Recall that as we first wrote last summer, and as subsequently Kyle Bass made it the centerpiece of his “short Yuan” investment thesis, the “neutron bomb” in the heart of China’s impaired financial system is the trillions – officially at $614 billion but realistically anywhere between 8% and 20% of China’s total $35 trillion in bank assets – in non-performing loans. It is the unknown treatment of these NPLs that has been the greatest threat to China’s just as vast deposit base amounting to well over $20 trillion, which has been the fundamental catalyst behind China’s record capital flight as depositors have been eager to move their savings as far from China’s domestic banks as possible.

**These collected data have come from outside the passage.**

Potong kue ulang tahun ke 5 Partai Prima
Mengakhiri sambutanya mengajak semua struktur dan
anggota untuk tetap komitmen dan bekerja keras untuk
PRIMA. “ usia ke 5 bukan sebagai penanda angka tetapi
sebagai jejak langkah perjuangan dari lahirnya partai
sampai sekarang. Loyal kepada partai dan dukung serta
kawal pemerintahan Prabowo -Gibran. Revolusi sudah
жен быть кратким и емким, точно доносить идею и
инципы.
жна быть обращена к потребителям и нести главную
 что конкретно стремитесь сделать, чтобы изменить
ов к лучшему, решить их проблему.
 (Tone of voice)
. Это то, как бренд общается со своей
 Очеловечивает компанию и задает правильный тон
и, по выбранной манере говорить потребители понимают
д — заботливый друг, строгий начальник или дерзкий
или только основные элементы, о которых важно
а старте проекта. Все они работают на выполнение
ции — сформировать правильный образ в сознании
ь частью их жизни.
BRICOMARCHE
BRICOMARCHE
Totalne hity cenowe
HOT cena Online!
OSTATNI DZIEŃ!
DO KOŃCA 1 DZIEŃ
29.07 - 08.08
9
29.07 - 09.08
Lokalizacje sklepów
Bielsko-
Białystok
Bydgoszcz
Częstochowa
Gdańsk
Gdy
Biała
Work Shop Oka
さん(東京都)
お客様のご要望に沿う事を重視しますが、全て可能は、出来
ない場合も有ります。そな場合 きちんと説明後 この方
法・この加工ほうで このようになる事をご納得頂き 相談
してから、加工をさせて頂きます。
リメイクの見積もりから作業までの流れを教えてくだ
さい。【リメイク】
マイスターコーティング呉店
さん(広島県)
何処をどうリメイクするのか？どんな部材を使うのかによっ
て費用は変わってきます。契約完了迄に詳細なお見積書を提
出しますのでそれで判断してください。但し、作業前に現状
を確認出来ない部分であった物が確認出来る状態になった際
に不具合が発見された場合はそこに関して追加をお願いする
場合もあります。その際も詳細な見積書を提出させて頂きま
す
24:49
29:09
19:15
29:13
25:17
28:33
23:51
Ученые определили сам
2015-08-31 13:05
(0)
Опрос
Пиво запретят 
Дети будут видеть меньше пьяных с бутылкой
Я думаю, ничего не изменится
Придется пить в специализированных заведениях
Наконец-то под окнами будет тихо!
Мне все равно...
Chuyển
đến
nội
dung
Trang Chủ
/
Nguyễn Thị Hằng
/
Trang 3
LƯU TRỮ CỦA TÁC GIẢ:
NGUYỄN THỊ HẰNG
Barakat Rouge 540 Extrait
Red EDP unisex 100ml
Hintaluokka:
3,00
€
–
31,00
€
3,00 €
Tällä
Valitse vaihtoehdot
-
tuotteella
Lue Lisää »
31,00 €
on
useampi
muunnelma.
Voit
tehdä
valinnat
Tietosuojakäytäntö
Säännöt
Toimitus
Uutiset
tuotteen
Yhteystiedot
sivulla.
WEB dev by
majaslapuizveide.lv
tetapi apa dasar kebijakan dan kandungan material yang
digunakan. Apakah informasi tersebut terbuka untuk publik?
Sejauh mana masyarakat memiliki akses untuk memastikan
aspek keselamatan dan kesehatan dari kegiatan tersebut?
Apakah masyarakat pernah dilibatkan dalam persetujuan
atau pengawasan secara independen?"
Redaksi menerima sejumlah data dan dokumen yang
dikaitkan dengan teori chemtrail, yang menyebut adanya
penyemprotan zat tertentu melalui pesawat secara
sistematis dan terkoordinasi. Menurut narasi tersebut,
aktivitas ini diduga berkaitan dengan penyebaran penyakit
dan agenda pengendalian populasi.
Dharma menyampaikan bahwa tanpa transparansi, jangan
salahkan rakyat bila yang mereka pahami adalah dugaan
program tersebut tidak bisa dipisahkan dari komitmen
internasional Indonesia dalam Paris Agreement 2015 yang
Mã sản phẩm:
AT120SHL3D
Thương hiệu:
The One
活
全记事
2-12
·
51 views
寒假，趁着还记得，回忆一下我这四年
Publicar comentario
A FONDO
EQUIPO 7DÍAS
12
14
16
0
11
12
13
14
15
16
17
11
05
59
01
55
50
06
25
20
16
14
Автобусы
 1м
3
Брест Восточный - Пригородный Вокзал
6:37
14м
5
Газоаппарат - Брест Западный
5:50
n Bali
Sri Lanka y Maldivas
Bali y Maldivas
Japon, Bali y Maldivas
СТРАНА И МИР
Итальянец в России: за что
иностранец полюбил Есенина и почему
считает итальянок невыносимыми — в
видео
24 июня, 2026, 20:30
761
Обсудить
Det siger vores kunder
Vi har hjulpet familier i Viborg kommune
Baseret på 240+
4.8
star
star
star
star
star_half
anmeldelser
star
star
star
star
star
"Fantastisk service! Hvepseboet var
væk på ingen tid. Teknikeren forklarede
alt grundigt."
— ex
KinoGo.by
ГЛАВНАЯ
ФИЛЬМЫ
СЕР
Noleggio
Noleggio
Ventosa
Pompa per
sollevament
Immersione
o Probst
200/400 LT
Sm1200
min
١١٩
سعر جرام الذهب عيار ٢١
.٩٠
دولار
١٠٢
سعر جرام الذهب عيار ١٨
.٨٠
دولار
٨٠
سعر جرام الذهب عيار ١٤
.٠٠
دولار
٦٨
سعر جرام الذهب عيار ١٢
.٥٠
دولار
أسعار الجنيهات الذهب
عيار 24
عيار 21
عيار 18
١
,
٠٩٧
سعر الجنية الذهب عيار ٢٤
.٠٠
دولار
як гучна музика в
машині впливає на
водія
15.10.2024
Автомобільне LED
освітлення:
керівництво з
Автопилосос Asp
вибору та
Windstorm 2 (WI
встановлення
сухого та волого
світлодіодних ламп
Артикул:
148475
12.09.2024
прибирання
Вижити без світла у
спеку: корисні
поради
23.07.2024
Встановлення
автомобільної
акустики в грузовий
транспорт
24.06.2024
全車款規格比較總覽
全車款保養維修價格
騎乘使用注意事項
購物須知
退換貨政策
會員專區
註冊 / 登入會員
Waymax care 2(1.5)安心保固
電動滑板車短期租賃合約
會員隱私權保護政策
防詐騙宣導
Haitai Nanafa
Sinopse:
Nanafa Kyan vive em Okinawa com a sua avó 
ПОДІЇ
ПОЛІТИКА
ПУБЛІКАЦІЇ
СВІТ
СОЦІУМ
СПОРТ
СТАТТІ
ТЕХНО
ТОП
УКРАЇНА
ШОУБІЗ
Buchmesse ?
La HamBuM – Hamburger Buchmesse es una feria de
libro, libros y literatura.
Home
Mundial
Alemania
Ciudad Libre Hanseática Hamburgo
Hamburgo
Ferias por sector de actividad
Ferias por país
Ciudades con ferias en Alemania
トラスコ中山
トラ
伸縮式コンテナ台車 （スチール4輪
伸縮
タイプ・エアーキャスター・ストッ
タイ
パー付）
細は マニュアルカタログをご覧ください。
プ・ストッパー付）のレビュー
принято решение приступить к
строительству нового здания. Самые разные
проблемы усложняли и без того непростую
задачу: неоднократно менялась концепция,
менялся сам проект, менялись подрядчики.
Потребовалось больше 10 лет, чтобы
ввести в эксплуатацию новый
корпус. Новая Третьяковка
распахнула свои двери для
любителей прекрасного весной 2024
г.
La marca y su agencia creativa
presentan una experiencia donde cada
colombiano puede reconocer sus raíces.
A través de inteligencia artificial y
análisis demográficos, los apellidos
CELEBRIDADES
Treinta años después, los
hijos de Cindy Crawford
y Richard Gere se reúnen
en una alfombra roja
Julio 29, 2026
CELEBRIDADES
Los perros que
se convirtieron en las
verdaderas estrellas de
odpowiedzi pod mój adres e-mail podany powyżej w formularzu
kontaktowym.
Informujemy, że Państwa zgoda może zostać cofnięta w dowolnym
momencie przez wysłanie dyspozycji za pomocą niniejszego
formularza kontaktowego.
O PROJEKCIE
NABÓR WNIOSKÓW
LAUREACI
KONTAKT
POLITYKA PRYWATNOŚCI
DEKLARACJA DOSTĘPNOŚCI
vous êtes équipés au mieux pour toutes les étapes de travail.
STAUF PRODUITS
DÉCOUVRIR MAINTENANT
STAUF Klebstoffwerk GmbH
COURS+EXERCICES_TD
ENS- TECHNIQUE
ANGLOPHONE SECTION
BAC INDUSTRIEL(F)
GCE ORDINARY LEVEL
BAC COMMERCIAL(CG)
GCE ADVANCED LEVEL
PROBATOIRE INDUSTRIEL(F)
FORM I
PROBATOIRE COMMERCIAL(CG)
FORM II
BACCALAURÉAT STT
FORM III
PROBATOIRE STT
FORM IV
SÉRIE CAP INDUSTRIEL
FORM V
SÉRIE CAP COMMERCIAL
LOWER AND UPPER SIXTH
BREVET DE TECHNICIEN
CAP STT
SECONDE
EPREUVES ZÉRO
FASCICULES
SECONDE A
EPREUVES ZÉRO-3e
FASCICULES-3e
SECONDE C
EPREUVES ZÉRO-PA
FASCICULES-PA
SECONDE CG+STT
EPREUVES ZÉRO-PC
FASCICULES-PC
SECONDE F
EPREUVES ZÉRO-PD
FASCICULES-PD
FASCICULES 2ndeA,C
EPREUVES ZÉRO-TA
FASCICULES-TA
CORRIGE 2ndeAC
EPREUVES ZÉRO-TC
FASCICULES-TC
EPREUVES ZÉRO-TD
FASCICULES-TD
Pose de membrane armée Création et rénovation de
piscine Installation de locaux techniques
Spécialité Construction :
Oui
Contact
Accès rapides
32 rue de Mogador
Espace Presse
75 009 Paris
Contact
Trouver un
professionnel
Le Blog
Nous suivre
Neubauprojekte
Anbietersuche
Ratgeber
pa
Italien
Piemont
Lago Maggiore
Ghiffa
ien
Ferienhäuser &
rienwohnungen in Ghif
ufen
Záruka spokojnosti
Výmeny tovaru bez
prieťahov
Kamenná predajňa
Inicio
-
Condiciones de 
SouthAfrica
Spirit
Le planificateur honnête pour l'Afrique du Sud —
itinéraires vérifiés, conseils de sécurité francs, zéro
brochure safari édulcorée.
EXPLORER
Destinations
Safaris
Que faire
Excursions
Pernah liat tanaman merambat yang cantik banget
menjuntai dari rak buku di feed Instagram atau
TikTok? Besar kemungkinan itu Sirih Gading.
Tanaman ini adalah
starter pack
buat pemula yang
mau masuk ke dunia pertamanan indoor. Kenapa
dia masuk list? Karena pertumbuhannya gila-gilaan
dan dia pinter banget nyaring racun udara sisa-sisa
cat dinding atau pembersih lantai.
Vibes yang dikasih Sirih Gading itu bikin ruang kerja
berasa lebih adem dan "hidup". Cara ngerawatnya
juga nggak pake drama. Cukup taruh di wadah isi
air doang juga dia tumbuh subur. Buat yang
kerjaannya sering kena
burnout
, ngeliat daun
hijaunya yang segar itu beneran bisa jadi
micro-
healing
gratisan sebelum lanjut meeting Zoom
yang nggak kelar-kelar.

As a result, conventional thinking such as that proposed by Bass, Ray Dalio, KKR and many others, speculated that China will have to devalue its currency in order to inflate away what is fundamentally an excess debt problem as the alternative is unleashing a massive debt default tsunami and “admitting” to the world just how insolvent China’s state-owned banks truly are, not to mention leading to the layoffs of tens of millions of workers by these zombie companies.

However, China now appears to be taking a surprisingly different track, and according to a Reuters report China’s central bank is preparing regulations that would allow commercial banks to swap non-performing loans of companies for stakes in those firms. Reuters sources said the release of a new document explaining the regulatory change was imminent.

According to Reuters, the move would represent, “on paper, a way for indebted corporates to reduce their leverage, reducing the cost of servicing debt and making them more worthy of fresh credit.”